Avond voor de sector
We zijn op de helft van de project PPS Fundamentele Systeemsprong en hebben nog ca. twee jaar te gaan. Tijd om de sector te laten zien waar we mee bezig zijn. Het project wordt uitgevoerd met tulp, calla (Zantedeschia), amaryllis (Hippeastrum) en narcis. Er wordt nauw samengewerkt met het Vitale Lelie-project van het ministerie van Landbouw, Natuur en Voedselkwaliteit (LNV) en het door de provincie Zuid-Holland en EU gefinancierde project POP3 Vitale Hyacint. Op dinsdag 4 oktober gaan we per gewas de ontwikkelingen langs en is er ruimte voor discussie over de verschillende aspecten die van belang zijn voor deze systeemsprong, zoals de economische kant, teelttechnische uitdagingen, schoon uitgangsmateriaal etc.
Eerste resultaten
Uit de eerste resultaten blijkt dat er door de technologie die voor deze systeemsprong gebruikt wordt, nieuwe mogelijkheden komen om te sturen op de teelt. Hiermee kunnen we de teelt versnellen en optimaliseren. Dit is ook nodig om de duurdere teeltmethode te kunnen bekostigen (starten met weefselkweek en in de kas telen). Om de mogelijkheden van de technologie in het nieuwe teeltsysteem nog beter te kunnen benutten, is meer kennis van de bloembollenfysiologie nodig. Hoe kunnen we bijvoorbeeld de fotosynthese stimuleren om meer suikers aan te maken?
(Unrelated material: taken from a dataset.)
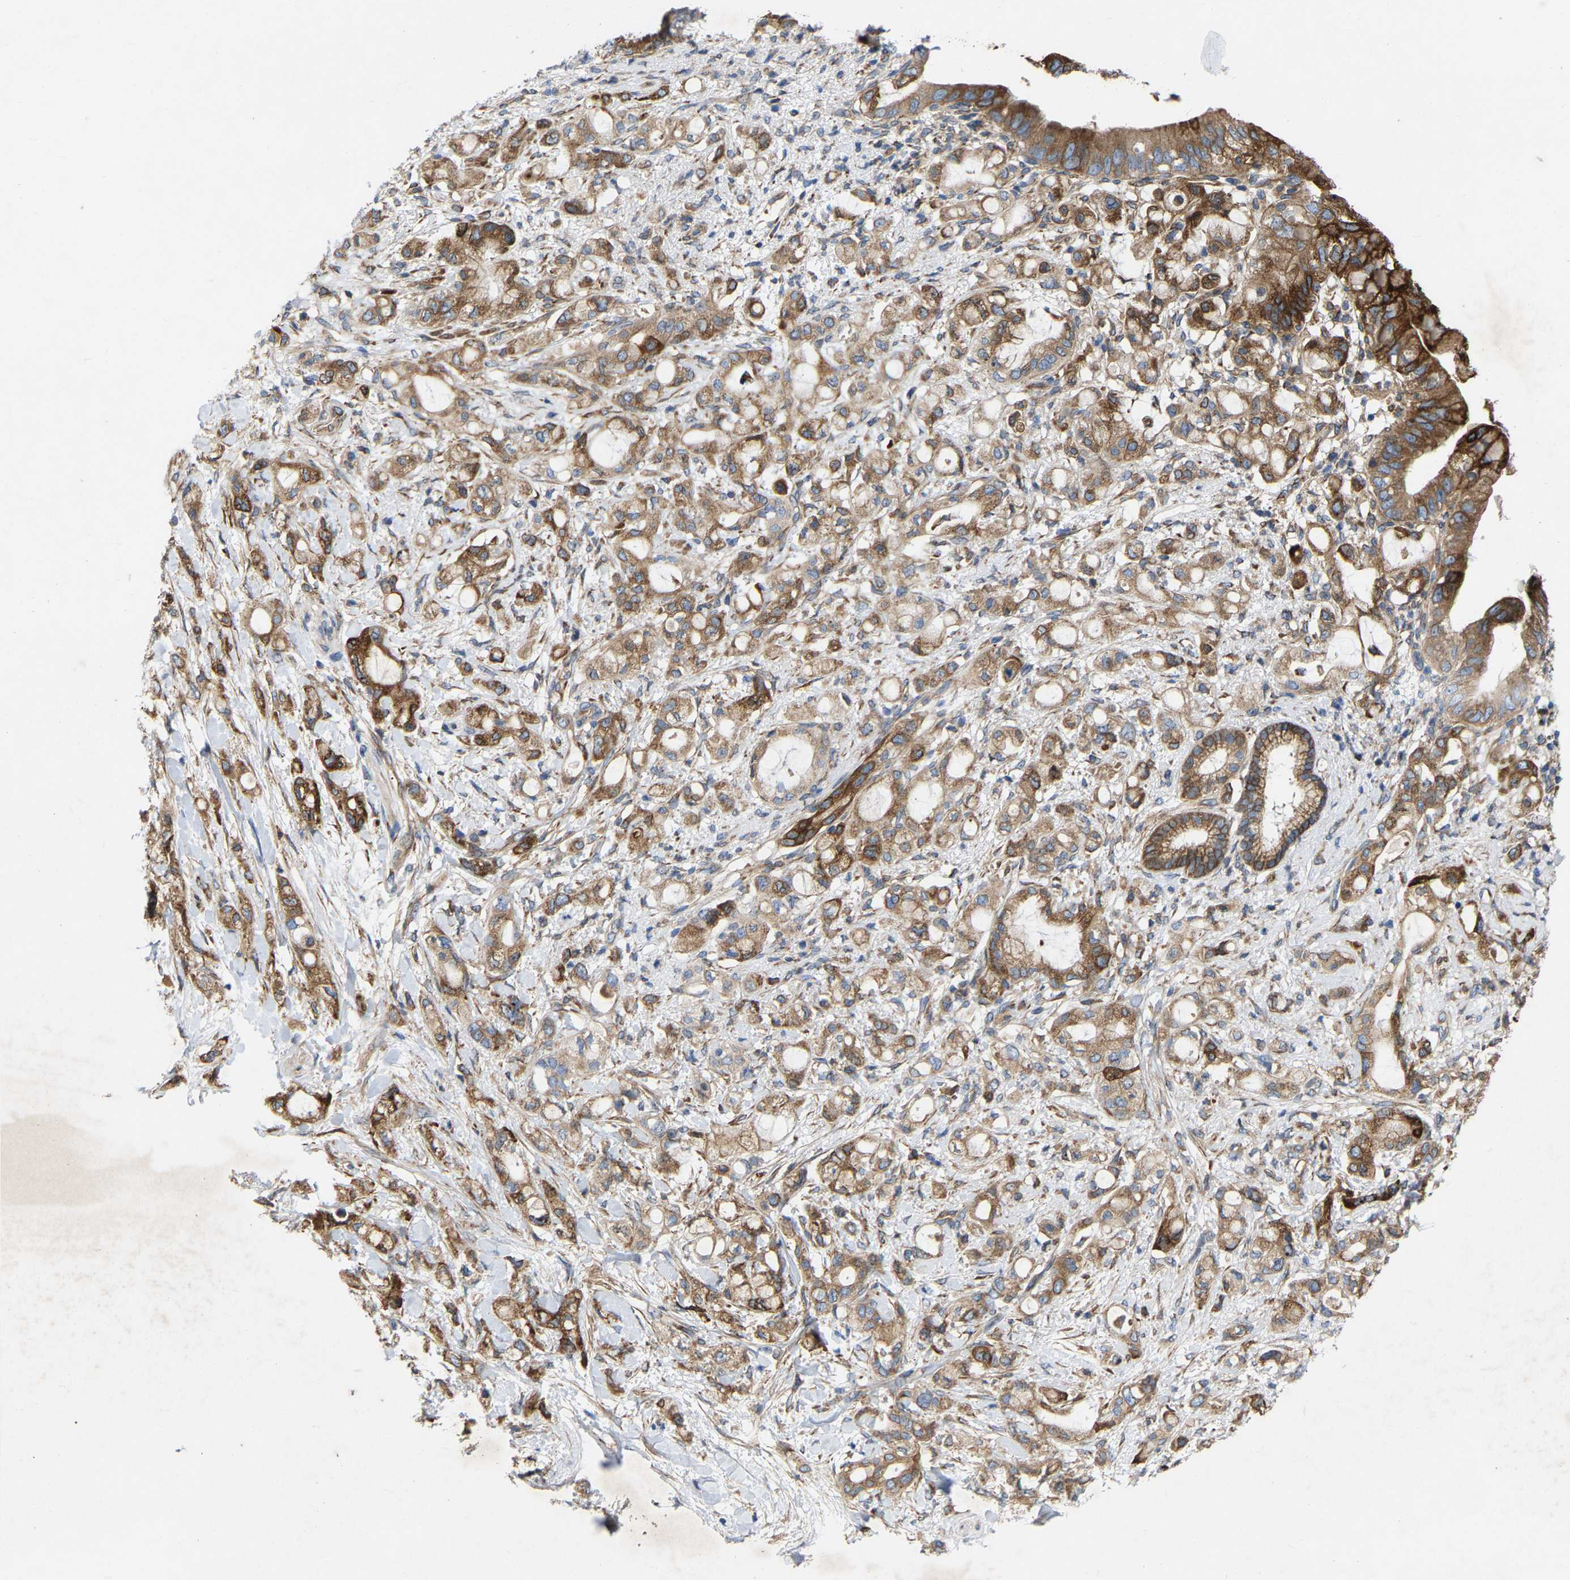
{"staining": {"intensity": "moderate", "quantity": ">75%", "location": "cytoplasmic/membranous"}, "tissue": "pancreatic cancer", "cell_type": "Tumor cells", "image_type": "cancer", "snomed": [{"axis": "morphology", "description": "Adenocarcinoma, NOS"}, {"axis": "topography", "description": "Pancreas"}], "caption": "A photomicrograph of human pancreatic cancer (adenocarcinoma) stained for a protein demonstrates moderate cytoplasmic/membranous brown staining in tumor cells. (Brightfield microscopy of DAB IHC at high magnification).", "gene": "TOR1B", "patient": {"sex": "female", "age": 56}}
Hoe kunnen we de stroom van die suikers naar de verschillende plantorganen (hoofdbol, dochterbolletjes en bloem) beïnvloeden zodat we optimaal kunnen sturen op bijvoorbeeld bolgroei, vermeerdering en bloemproductie? Hoe kunnen we het afsterven van het blad beheersen zodat een plant langer fotosynthetisch actief blijft? Kunnen we andere, betere vormen van vermeerdering vinden, waardoor we efficiënter aan schoon en vitaal uitgangsmateriaal kunnen komen?
Impact
De verwachte impact is groot: met dit project willen we een ommezwaai realiseren binnen de bollenteelt van een cyclische teelt naar een éénrichtingsysteem waarbij we schoon beginnen en de bollen schoon blijven. Ook wordt het aantal benodigde teeltcycli beperkt; de teeltduur kan naar verwachting worden gehalveerd. Hierdoor wordt ook het aantal keren oogsten, verwerken en bewaren verminderd; handelingen die het risico op aantasting door ziekten en plagen sterk vergroten. Als positief gevolg kan het middelengebruik fors dalen én de bodembelasting naar beneden. Naast de verlaging van chemische middelen is door een meer precieze teelt ook waterbesparing en minder gebruik van bemesting een winstpunt. In vergelijking met de gangbare teelt zijn de geproduceerde bollen gezonder, beter van kwaliteit, bevatten ze nauwelijks nog residuen en hebben ze een minimale water-, carbon- en middelen-footprint.
Aanmelden en programma
Aanmelden voor deze avond kan via deze link. Bekijk hier het volledige programma.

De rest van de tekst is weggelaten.